What is expected: Going through the data below, please show each line containing the string "newtheorem".

BEGIN

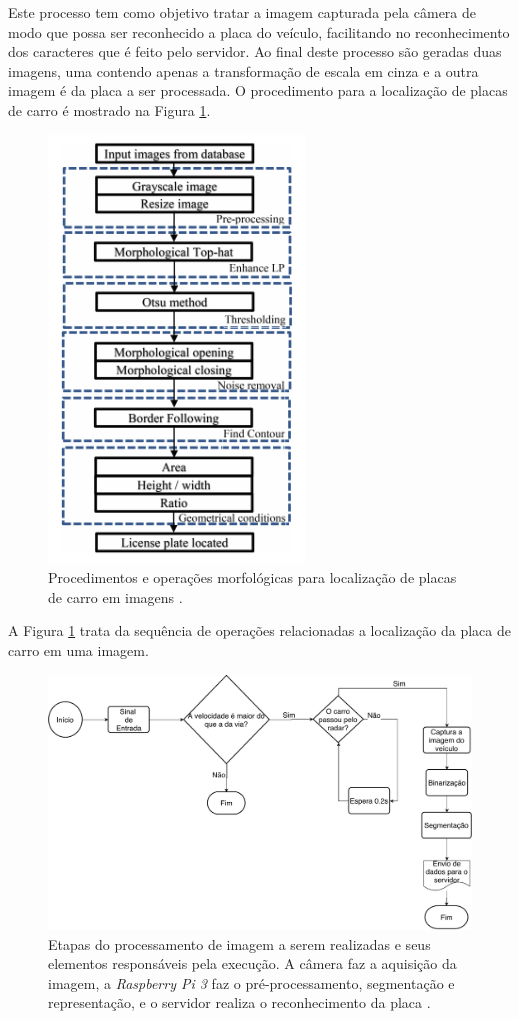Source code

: Este processo tem como objetivo tratar a imagem capturada pela câmera de modo que possa ser reconhecido a placa do veículo, facilitando no reconhecimento dos caracteres que é feito pelo servidor. Ao final deste processo são geradas duas imagens, uma contendo apenas a transformação de escala em cinza e a outra imagem é da placa a ser processada. O procedimento para a localização de placas de carro é mostrado na Figura \ref{fig:proc_img}.
\begin{figure}[H]
    \centering
    \includegraphics[scale = 0.6]{figuras/procimagpng.png}    \caption{Procedimentos e operações morfológicas para localização de placas de carro em imagens \cite{yepez2018improved}.}
    \label{fig:proc_img}
\end{figure}
A Figura \ref{fig:proc_img} trata da sequência de operações relacionadas a localização da placa de carro em uma imagem. 

\begin{figure}[H]
    \centering
    \includegraphics[scale=0.4]{figuras/Diagrama_logico_imagem.pdf}
    \caption{Etapas do processamento de imagem a serem realizadas e seus elementos responsáveis pela execução. A câmera faz a aquisição da imagem, a \emph{Raspberry Pi 3} faz o pré-processamento, segmentação e representação, e o servidor realiza o reconhecimento da placa \cite{yepez2018improved}.} 
    \label{processamento_imagem}
\end{figure}

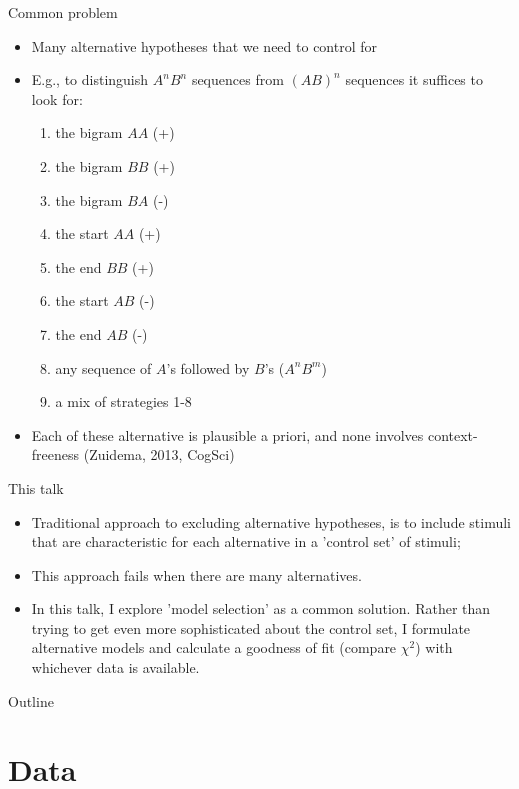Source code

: \documentclass[xcolor=table]{beamer}
\begin{document}
\begin{frame}{Common problem}
  \begin{itemize}[<+->]
  \item Many alternative hypotheses that we need to control for
  \item E.g., to distinguish $A^nB^n$ sequences from $(AB)^n$
    sequences it suffices to look for:
    \begin{enumerate}[<+->]
    \item the bigram $AA$ (+)
    \item the bigram $BB$ (+)
    \item the bigram $BA$ (-)
    \item the start $AA$ (+)
    \item the end $BB$ (+)
    \item the start $AB$ (-)
    \item the end $AB$ (-)
    \item any sequence of $A$'s followed by $B$'s ($A^nB^m$)
    \item a mix of strategies 1-8
    \end{enumerate}
  \item Each of these alternative is plausible a priori, and none
    involves context-freeness (Zuidema, 2013, CogSci)
  \end{itemize}
\end{frame}

\begin{frame}{This talk}
  \begin{itemize}
  \item Traditional approach to excluding alternative hypotheses, is
    to include stimuli that are characteristic for each alternative in
    a 'control set' of stimuli;
  \item This approach fails when there are many alternatives.
  \item In this talk, I explore 'model selection' as a common
    solution. Rather than trying to get even more sophisticated about
    the control set, I formulate alternative models and calculate a
    goodness of fit (compare $\chi^2$) with whichever data is available.
  \end{itemize}

\end{frame}

\begin{frame}{Outline}
\tableofcontents
\end{frame}

\section{Data}
\label{sec:data}
\end{document}
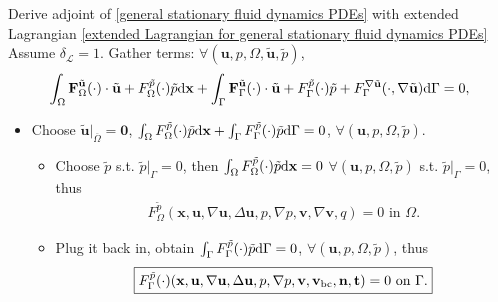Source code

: \documentclass[10pt
hyperref={
    pdfauthor={Hong Quan Ba Nguyen},
    pdftitle={Optimal Shape Design of Air Ducts in Combustion Engines: Design a General Framework},
    pdfsubject={Talk},
    pdfcreator={LaTeX},
}
]{beamer}
\begin{document}
\begin{frame}{Derive adjoint of \eqref{general stationary fluid dynamics PDEs} with extended Lagrangian \eqref{extended Lagrangian for general stationary fluid dynamics PDEs}}
    Assume $\delta_{\mathcal{L}} = 1$. Gather terms: $\forall(\textbf{u},p,\Omega,\tilde{\textbf{u}},\tilde{p})$,
    \begin{align*}
        \int_\Omega \textbf{F}_\Omega^{\tilde{\textbf{u}}}(\cdot)\cdot\tilde{\textbf{u}} + F_\Omega^{\tilde{p}}(\cdot)\tilde{p}{\rm d}\textbf{x} + \int_\Gamma \textbf{F}_\Gamma^{\tilde{\textbf{u}}}(\cdot)\cdot\tilde{\textbf{u}} + F_\Gamma^{\tilde{p}}(\cdot)\tilde{p} + F_\Gamma^{\nabla\tilde{\textbf{u}}}(\cdot,\nabla\tilde{\textbf{u}}){\rm d}\Gamma = 0,
    \end{align*}
    \begin{itemize}
        \item Choose $\tilde{\textbf{u}}|_{\overline{\Omega}} = \textbf{0}$, $\int_\Omega F_\Omega^{\tilde{p}}(\cdot)\tilde{p}{\rm d}\textbf{x} + \int_\Gamma F_\Gamma^{\tilde{p}}(\cdot)\tilde{p}{\rm d}\Gamma = 0$, $\forall(\textbf{u},p,\Omega,\tilde{p})$.
        \begin{itemize}
            \item Choose $\tilde{p}$ s.t. $\tilde{p}|_\Gamma = 0$, then $\int_\Omega F_\Omega^{\tilde{p}}(\cdot)\tilde{p}{\rm d}\textbf{x} = 0$ $\forall(\textbf{u},p,\Omega,\tilde{p})$ s.t. $\tilde{p}|_\Gamma = 0$, thus
            \begin{align*}
                \boxed{F_\Omega^{\tilde{p}}(\textbf{x},\textbf{u},\nabla\textbf{u},\Delta\textbf{u},p,\nabla p,\textbf{v},\nabla\textbf{v},q) = 0 \mbox{ in } \Omega.}
            \end{align*}
            \item Plug it back in, obtain $\int_\Gamma F_\Gamma^{\tilde{p}}(\cdot)\tilde{p}{\rm d}\Gamma = 0$, $\forall(\textbf{u},p,\Omega,\tilde{p})$, thus
            \begin{align*}
                \boxed{F_\Gamma^{\tilde{p}}(\cdot)(\textbf{x},\textbf{u},\nabla\textbf{u},\Delta\textbf{u},p,\nabla p,\textbf{v},\textbf{v}_{\rm bc},\textbf{n},\textbf{t}) = 0 \mbox{ on } \Gamma.}
            \end{align*}
        \end{itemize}
    \end{itemize}
\end{frame}
\end{document}
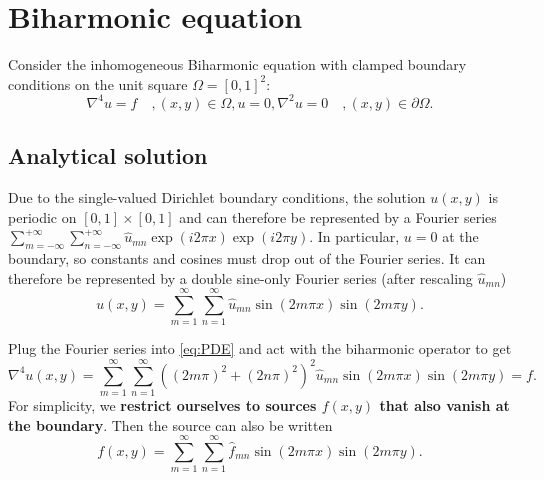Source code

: \section{Biharmonic equation}
\label{sec:PDE}

\newtheorem{theorem}{Theorem}
\newtheorem{lemma}{Lemma}

Consider the inhomogeneous Biharmonic equation with clamped boundary conditions on the unit square $\Omega = [0, 1]^2$:
\begin{subequations}\label{eq:PDE}
  \begin{equation}
    \nabla^4 u = f \quad, (x, y) \in \Omega,
  \end{equation}
  \begin{equation}
    u = 0, \nabla^2u = 0 \quad, (x, y) \in \partial\Omega.
  \end{equation}
\end{subequations}

\subsection{Analytical solution}

Due to the single-valued Dirichlet boundary conditions, the solution $u(x,y)$ is periodic on $[0,1]\times[0,1]$ and can therefore be represented by a Fourier series $\sum_{m=-\infty}^{+\infty} \sum_{n=-\infty}^{+\infty} \hat{u}_{mn} \exp(i 2 \pi x) \exp(i 2 \pi y)$.
In particular, $u = 0$ at the boundary, so constants and cosines must drop out of the Fourier series.
It can therefore be represented by a double sine-only Fourier series (after rescaling $\hat{u}_{mn}$)
\newcommand{\fourierseries}[3]{
	\sum_{#2=1}^{\infty} \sum_{#3=1}^{\infty} #1 \sin(2 #2 \pi x) \sin(2 #2 \pi y)
}
\newcommand{\fourierexpand}[1]{
	\fourierseries{\hat{#1}_{mn}}{m}{n}
}
\begin{equation}
u(x,y) = \fourierexpand{u}.
\label{pde:equation:fourierexpansion}
\end{equation}

Plug the Fourier series into \cref{eq:PDE} and act with the biharmonic operator to get
\begin{equation*}
\nabla^4 u(x,y) = \fourierseries{((2m\pi)^2+(2n\pi)^2)^2 \hat{u}_{mn}}{m}{n} = f.
\end{equation*}
For simplicity, we \textbf{restrict ourselves to sources $f(x,y)$ that also vanish at the boundary}.
Then the source can also be written
\begin{equation}
	f(x,y) = \fourierexpand{f}.
\end{equation}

END

Response to the exercise:
\newtheorem{theorem}{Theorem}
\newtheorem{lemma}{Lemma}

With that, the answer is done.